Hightower remembered, “And I looked down and there’s his son. He had both his hands on his shoulder so he can see me in real life. And I was able to shake his son’s hand.
“And at that point, I realized: sometimes just showing up and being visible, you give permission to all the people who thought they were not welcome. They realize that they can buy a ticket—because people that look like them are going to be there.”
Hightower says he learned if you’re in an underrepresented community, speaking “goes a long way.” He decided then to continue speaking at all the conferences he could. “I’m going to tell the stories. And if I inspire someone who does have a better way to get more people into tech, then I will take that.”
A silence followed. Then podcast host Batra said “I’m speechless. Well, I also have to recover because you got me in tears…”
Just a few weeks earlier Hightower addressed the same issue in a Twitter thread remembering a recent onstage appearance where “thinking about my answer overwhelmed me with emotion.

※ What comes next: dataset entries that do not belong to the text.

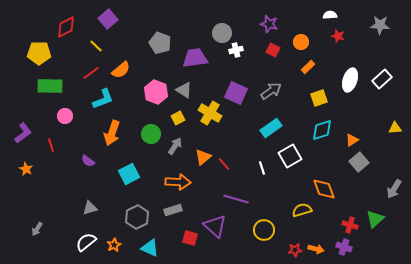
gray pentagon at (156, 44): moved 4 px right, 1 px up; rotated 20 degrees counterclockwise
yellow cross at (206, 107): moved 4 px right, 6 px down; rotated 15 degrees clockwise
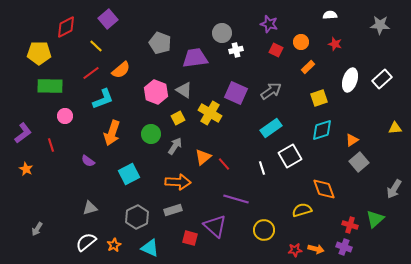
red star at (338, 36): moved 3 px left, 8 px down
red square at (273, 50): moved 3 px right
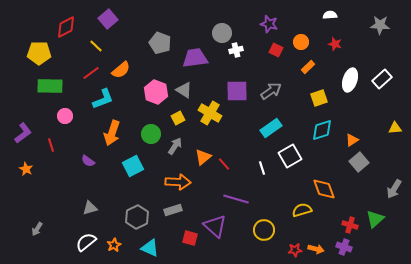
purple square at (236, 93): moved 1 px right, 2 px up; rotated 25 degrees counterclockwise
cyan square at (129, 174): moved 4 px right, 8 px up
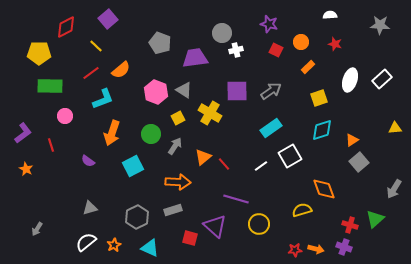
white line at (262, 168): moved 1 px left, 2 px up; rotated 72 degrees clockwise
yellow circle at (264, 230): moved 5 px left, 6 px up
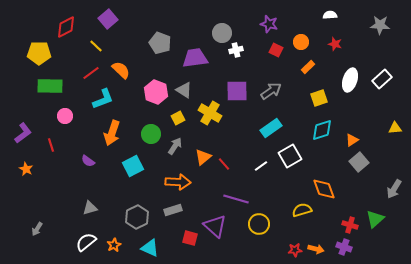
orange semicircle at (121, 70): rotated 96 degrees counterclockwise
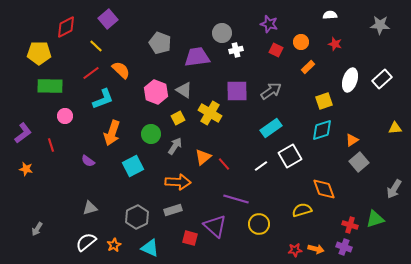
purple trapezoid at (195, 58): moved 2 px right, 1 px up
yellow square at (319, 98): moved 5 px right, 3 px down
orange star at (26, 169): rotated 16 degrees counterclockwise
green triangle at (375, 219): rotated 24 degrees clockwise
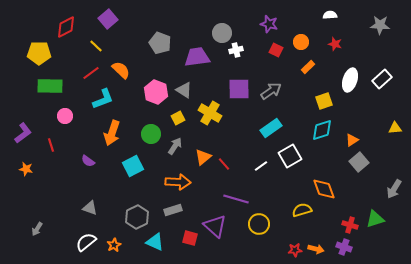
purple square at (237, 91): moved 2 px right, 2 px up
gray triangle at (90, 208): rotated 35 degrees clockwise
cyan triangle at (150, 248): moved 5 px right, 6 px up
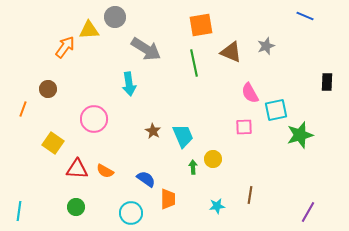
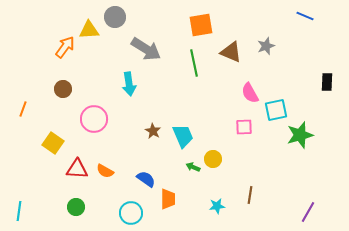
brown circle: moved 15 px right
green arrow: rotated 64 degrees counterclockwise
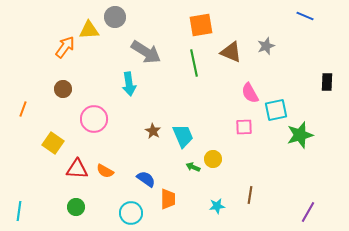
gray arrow: moved 3 px down
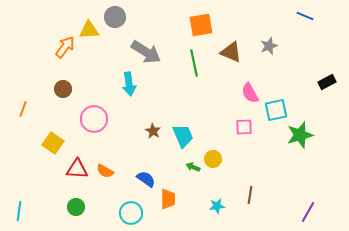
gray star: moved 3 px right
black rectangle: rotated 60 degrees clockwise
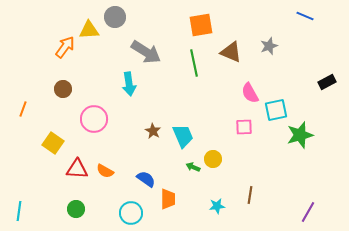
green circle: moved 2 px down
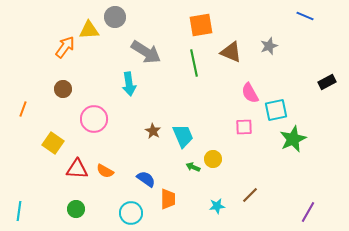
green star: moved 7 px left, 4 px down; rotated 8 degrees counterclockwise
brown line: rotated 36 degrees clockwise
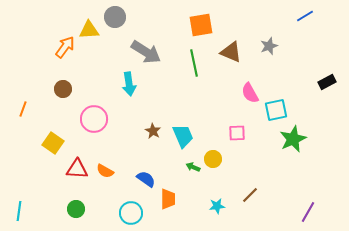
blue line: rotated 54 degrees counterclockwise
pink square: moved 7 px left, 6 px down
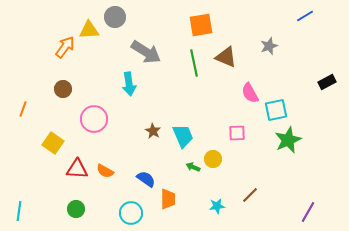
brown triangle: moved 5 px left, 5 px down
green star: moved 5 px left, 1 px down
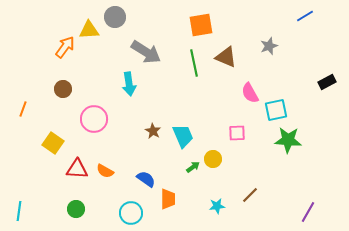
green star: rotated 28 degrees clockwise
green arrow: rotated 120 degrees clockwise
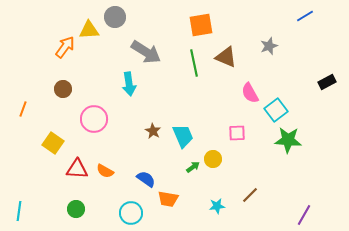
cyan square: rotated 25 degrees counterclockwise
orange trapezoid: rotated 100 degrees clockwise
purple line: moved 4 px left, 3 px down
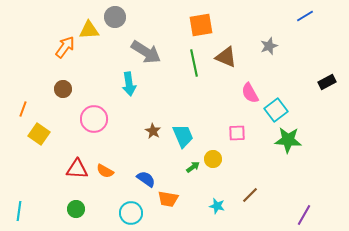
yellow square: moved 14 px left, 9 px up
cyan star: rotated 21 degrees clockwise
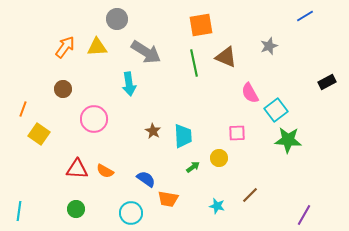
gray circle: moved 2 px right, 2 px down
yellow triangle: moved 8 px right, 17 px down
cyan trapezoid: rotated 20 degrees clockwise
yellow circle: moved 6 px right, 1 px up
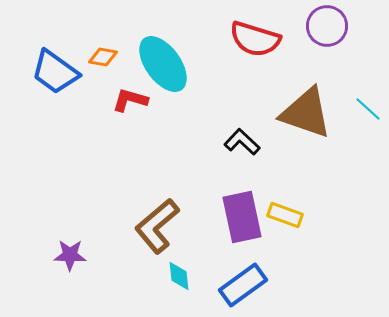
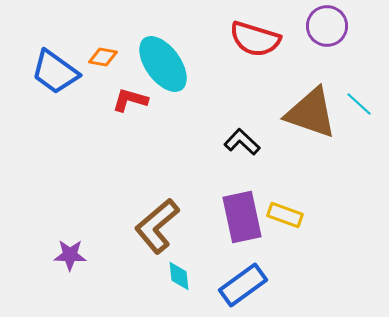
cyan line: moved 9 px left, 5 px up
brown triangle: moved 5 px right
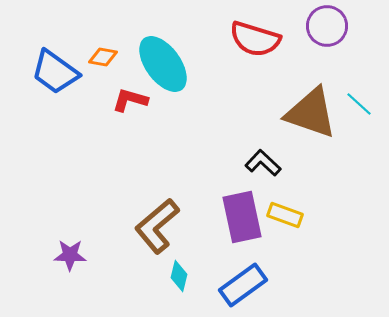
black L-shape: moved 21 px right, 21 px down
cyan diamond: rotated 20 degrees clockwise
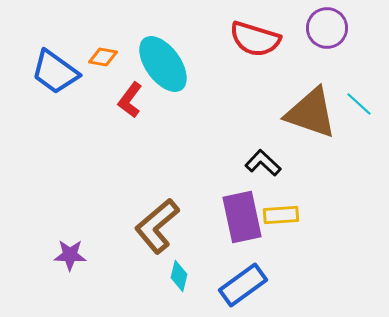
purple circle: moved 2 px down
red L-shape: rotated 69 degrees counterclockwise
yellow rectangle: moved 4 px left; rotated 24 degrees counterclockwise
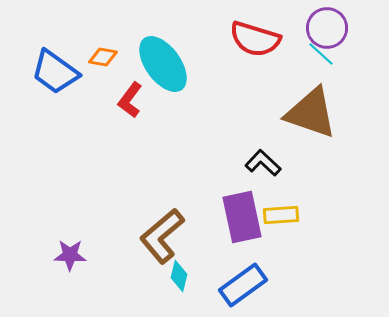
cyan line: moved 38 px left, 50 px up
brown L-shape: moved 5 px right, 10 px down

I was traveling through the last 30 years of my life… I had my fair share of struggles but way more wins than loses.”
Hightower acknowledged that hurdles and inequity still exist, while adding that “Thanks to some great coaches along the way, I’ve developed better techniques, and I’m able to glide across some hurdles with grace, and hit the ground in stride….
“If I fall, I get back up, but before I continue, I stop to measure the height of the hurdle that caught me by surprise, and share what I learned with everyone else.”
And maybe that was the real message behind the Kubernetes tattoo. “I thought about it,” Hightower said on GitHub’s podcast, “and this project maybe isn’t going to be around forever. But maybe the memories will be around forever.
“And so maybe that’s the reason behind the tattoo.”